Hamada Distillery: Tradition Meets Innovation

Hamada Distillery: Tradition Meets Innovation

Hamada Distillery is one of Kyushu's largest and produces dozens of brands between its three production facilities, each with its own personality. All three are situated in and around Ichikikushikino City on Kagoshima Prefecture's northwestern coast: Denbee Distillery is closest to Ichiki train station; Denzouingura Distillery is over on the flats between Mt. Kanmuri and the East China Sea; and Kinzangura Distillery is literally inside a mountain a little further inland.

Denbee Distillery: A More Hands-On Approach to Making Shochu
Denbee is the original Hamada Distillery, and it has stayed true to its handmade shochu traditions. First established in 1868, it is an excellent place for visitors to learn about how Japanese shochu has been made for centuries. They still use a traditional wooden koji room and fermentation takes place in large earthenware pots sunk up to their necks in the concrete distillery floor.

Denbee produces its "Den" and "Nanako" brands here, among several others. In addition to pot aging, it's not hard to find cask-aged shochu stacked up to the ceiling if you're nosy enough.

Denzouingura Distillery: State of the Art Automation
If Denbee represents shochu's past, then Denzouingura is its future. This is the largest distillery in Kagoshima Prefecture and dates from 2000. This is where the ubiquitous red-bottled "Kaido" brand is made, and the plant accounts for the lion's share of Hamada's annual sales. The multi-hectare facilities can literally distill 24 hours a day, seven days a week, with three selfcleaning 10 kiloliter stills controllable by computer in an adjacent room.

A four hour run through one of the pot stills creates three kiloliters of genshu which is pumped into primary fermentation tanks next door and then secondary fermentation tanks outside a little less than a week later. Each one of the secondary fermentation tanks is filled with 10 tons of fermented koji, 50 tons of sweet potato, and 40 tons of fresh water.
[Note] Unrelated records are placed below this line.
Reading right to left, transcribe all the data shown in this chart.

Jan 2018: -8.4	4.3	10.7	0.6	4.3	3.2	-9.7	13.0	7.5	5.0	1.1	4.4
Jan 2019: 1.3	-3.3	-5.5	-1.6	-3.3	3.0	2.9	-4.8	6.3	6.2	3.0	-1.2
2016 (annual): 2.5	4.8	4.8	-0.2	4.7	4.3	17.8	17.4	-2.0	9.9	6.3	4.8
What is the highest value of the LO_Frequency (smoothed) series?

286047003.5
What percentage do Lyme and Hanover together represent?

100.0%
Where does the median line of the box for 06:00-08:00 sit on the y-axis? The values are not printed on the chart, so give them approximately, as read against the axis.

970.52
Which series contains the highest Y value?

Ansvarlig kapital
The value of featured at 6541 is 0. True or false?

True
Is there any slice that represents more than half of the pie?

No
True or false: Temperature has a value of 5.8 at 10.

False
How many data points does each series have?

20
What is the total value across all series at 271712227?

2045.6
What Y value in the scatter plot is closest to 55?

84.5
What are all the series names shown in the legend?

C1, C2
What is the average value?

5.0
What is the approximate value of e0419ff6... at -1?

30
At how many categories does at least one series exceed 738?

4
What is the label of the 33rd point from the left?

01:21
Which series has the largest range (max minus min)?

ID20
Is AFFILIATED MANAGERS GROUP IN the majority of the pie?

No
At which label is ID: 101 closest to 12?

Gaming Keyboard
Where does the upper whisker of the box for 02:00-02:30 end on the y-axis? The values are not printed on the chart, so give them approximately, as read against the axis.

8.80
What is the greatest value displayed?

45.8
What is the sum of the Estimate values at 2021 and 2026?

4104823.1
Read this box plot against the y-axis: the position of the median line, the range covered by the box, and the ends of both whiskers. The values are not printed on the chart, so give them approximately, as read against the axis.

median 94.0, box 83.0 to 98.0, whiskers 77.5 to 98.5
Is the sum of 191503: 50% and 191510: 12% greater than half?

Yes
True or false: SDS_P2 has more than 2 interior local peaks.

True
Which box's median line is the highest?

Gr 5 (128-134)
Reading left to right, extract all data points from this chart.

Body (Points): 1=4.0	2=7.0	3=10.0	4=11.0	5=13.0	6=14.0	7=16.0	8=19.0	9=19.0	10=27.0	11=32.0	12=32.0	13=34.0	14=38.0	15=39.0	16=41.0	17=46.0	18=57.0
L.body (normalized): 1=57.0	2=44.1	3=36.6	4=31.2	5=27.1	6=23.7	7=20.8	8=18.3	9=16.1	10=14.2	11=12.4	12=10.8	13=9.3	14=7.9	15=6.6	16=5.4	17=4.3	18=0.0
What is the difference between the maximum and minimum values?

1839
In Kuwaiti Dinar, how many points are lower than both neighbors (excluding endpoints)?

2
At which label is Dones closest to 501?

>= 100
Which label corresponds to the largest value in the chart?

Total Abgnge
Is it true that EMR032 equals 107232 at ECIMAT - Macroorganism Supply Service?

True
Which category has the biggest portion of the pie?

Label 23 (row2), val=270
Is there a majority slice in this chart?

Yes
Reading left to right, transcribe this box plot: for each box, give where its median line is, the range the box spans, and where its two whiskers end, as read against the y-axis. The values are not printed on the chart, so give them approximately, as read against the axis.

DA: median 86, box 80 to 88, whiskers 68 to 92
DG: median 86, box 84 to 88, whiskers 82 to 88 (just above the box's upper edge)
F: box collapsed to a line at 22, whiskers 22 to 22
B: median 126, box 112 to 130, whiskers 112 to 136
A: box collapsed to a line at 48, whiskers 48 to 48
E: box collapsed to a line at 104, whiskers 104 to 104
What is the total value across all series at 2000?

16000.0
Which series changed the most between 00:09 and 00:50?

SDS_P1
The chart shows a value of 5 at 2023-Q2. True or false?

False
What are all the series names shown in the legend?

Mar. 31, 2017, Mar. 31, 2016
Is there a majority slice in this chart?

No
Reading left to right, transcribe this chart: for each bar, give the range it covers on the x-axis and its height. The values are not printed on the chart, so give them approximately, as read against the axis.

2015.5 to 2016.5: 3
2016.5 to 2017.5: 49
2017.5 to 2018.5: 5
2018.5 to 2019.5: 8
Such a large operation naturally yields an impressive volume of shochu. At full capacity, Denzouingura is capable of bottling tens of thousands of liters of shochu per day.

Kinzangura Distillery: Liquid Gold Created Deep Within a Mountain
Kinzan was once Japan's biggest source of gold and for generations fueled the Satsuma Domain's influence and power. But since 2005, the 120 km of subterranean railway tunnels have hosted Hamada Distillery's newest shochu distillery. The small batch distillery is tucked in the belly of the mountain, nearly one kilometer from the entrance and a beautiful wood-floored shop and café.

Visitors are welcome to hop on the old train that escorts the distillery staff in and out of the mountain every day with the journey taking roughly 10 minutes each way. The female master distillers spend their entire day underground, and they stay busy with the seven earthenware pots used for fermentation while also keeping a watchful eye on the aging shochu lining the many jagged stone corridors excavated over hundreds of years.

150th Anniversary of the Meiji Restoration
2018 should be an exciting year in the shochu industry as many Kyushu distilleries will reveal new products to celebrate the 150th anniversary of the end of feudal rule in Japan. But the anniversary is extra special for Hamada Distillery as the firm will officially turn 150 years old next year. To celebrate, the company has some new products in the pipeline. First and foremost is "Segodon no Yume," an ode to Kagoshima's native son, Saigo Takamori, an instrumental former samurai during the Meiji Restoration who is about to be the featured character in an upcoming serial drama on NHK. "Segodon no Yume" is brewed using wine yeast and should prove to be an exciting new avenue for Hamada Distillery.

Hamada has innovated in other ways as well. The Denbee Distillery has a small craft brewery tucked inside of it, and Denbee Beer is served at Hamada-sponsored parties throughout the summer. Kinzangura hosts Kagoshima Prefecture's only nihonshu production facility. Although it's not situated inside the old mine shafts, the sake has been rewarded at the national tasting competition.

Hamada Distillery continues to find delicious ways to combine the best of the past with the possibilities of the future. We're sure that Saigo Takamori would drink to that.


Master Distiller Goki Ishigami slowly stirs a pot of aging shochu at Denbee Distillery.


Eisaku Ozono, Production Chief at Denzouingura Distillery, hoists a bottle of Hamada's best-selling product, "Kaido."


Natsuki Nomoto, Master Distiller at Kinzangura Distillery, displays the pride of the tunnels in front of large pots of aging shochu.


Steamed sweet potatoes cooling on a wide snail-paced conveyor.